Clement will be leading the second project, to develop a tool that will assess career-readiness for PhD scientists who are on the academic career track, in an era when competition for faculty positions is at an all-time high.
The award of the two Burroughs Wellcome grants to UCSF speaks clearly to the resourcefulness and ingenuity emanating from the OCPD group. "Getting just one of these competitive awards would have been impressive. But the news that two of these competitive awards were given to the same institution is really remarkable," said Bill Lindstaedt, executive director of an umbrella unit at UCSF that represents a collaboration involving OCPD, the Office for Postdoctoral Scholars, and the International Students and Scholars Office.
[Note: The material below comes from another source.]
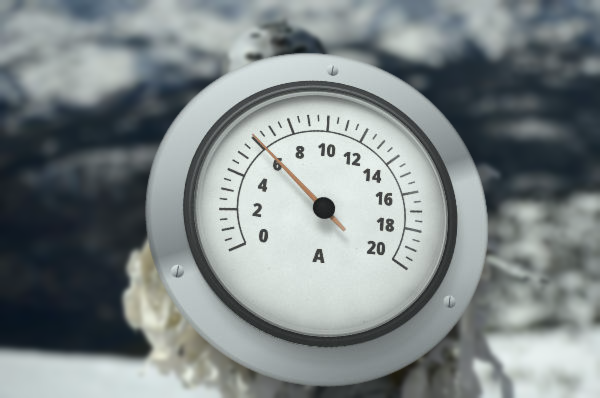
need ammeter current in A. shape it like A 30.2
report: A 6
"It's thanks in no small part to the efforts of OCPD that our students and postdocs are so successful as alumni. With the guidance of innovative leaders like Thi and Laurence to light the way, young researchers coming out of UCSF will be well prepared for whatever career path they chose," said Dean of the Graduate Division and VC of Student Academic Affairs Elizabeth Watkins.
This year, the Burroughs Wellcome Fund's CGT program provided seven grants of $30,000 to $50,000 to support demonstration projects that model affordable approaches to improving life sciences trainees' readiness for stable, fulfilling careers. UCSF was the only institution to receive two awards from the program.